In its original version, the attraction represented a lot that was off-putting about Epcot. The theater segments on energy sources were so stodgy, so infused with belabored portentousness, that they made Spaceship Earth look like Mr. Toad’s Wild Ride. The last film seemed to drag on so long that you almost expected the continents to have a different arrangement by the time it was over.
But oh my, those dinosaurs.
Sure, they’re outdated now; they were already a bit behind the science when Disney rolled them out in 1982. They wouldn’t have been out of place in a Charles R. Knight painting ca. 1900. But they were dead ringers for the dinosaurs pictured in the books I read as a kid, except they were right there, in three dimensions, feeding and fighting and roaring their way through a three-dimensional primordial landscape.
I was still in elementary school the first time I rode U of E, and I don’t think I’ll ever forget that moment when the curtain rose on a family of grazing sauropods and the theater seats started gliding into a swamp that you could literally smell.

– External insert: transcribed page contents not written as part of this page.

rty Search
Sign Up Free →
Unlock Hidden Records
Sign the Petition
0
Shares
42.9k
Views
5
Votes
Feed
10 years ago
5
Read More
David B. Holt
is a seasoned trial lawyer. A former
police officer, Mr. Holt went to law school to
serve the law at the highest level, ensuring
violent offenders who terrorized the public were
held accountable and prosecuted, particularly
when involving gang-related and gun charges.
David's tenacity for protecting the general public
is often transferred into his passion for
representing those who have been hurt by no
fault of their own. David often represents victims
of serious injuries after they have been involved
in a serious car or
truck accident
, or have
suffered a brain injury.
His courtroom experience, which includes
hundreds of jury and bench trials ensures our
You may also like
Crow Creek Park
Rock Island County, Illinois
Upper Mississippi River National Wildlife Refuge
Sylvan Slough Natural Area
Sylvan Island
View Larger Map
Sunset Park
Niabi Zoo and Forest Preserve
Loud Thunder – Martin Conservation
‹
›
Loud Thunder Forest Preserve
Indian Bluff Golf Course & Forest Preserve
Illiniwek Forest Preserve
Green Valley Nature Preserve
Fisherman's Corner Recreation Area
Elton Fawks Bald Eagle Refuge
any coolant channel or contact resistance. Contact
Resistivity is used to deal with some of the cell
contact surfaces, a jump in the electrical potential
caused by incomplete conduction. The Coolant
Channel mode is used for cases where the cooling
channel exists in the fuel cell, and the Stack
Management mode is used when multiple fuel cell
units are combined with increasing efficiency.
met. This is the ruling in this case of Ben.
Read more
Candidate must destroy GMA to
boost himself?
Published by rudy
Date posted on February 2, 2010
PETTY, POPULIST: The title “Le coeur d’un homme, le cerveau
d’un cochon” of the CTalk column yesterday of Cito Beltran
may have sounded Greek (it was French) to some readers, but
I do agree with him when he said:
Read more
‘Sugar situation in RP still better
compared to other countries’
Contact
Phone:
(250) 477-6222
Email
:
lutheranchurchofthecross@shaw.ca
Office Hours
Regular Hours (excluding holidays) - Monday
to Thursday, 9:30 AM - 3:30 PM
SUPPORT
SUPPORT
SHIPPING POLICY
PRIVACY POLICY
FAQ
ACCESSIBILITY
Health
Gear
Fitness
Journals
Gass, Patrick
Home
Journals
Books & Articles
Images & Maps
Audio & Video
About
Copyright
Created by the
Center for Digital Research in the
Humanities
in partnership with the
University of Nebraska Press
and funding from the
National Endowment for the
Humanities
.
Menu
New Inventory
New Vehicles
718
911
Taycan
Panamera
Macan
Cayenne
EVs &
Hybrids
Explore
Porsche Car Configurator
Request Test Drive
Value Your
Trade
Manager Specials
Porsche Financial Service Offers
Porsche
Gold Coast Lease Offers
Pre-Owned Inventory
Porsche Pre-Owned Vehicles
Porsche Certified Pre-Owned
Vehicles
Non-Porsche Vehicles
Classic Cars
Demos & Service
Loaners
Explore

It was awe-inspiring.I had mixed feelings about the 1996 overhaul. The new theatrical segments with Ellen DeGeneres and Bill Nye were genuinely funny, and much more engaging than their predecessors. But I didn’t care for Ellen’s animatronic cameo during the ride. The elasmosaur seemed so menacing when I was young that it irked me to see him played for laughs.
Still, I guess the updates gave the ride a new lease on life. Its replacement will be a Guardians of the Galaxy attraction. I have mixed feelings about that, too. The Guardians movies are a lot of fun, but between Disney’s acquisitions of Marvel and Star Wars, the parks are starting to look less like coherent themed areas and more like a patchwork of intellectual properties.
U of E’s last bow didn’t go off without a hitch. It shut down during the sauropod scene, forcing the visitors to evacuate. But the upside is that somebody was on hand to take video, giving us an up-close and well-lit glimpse at the dinosaurs.
We’ve still got the dino ride at Animal Kingdom, assuming they don’t tear it down for an Avatar expansion.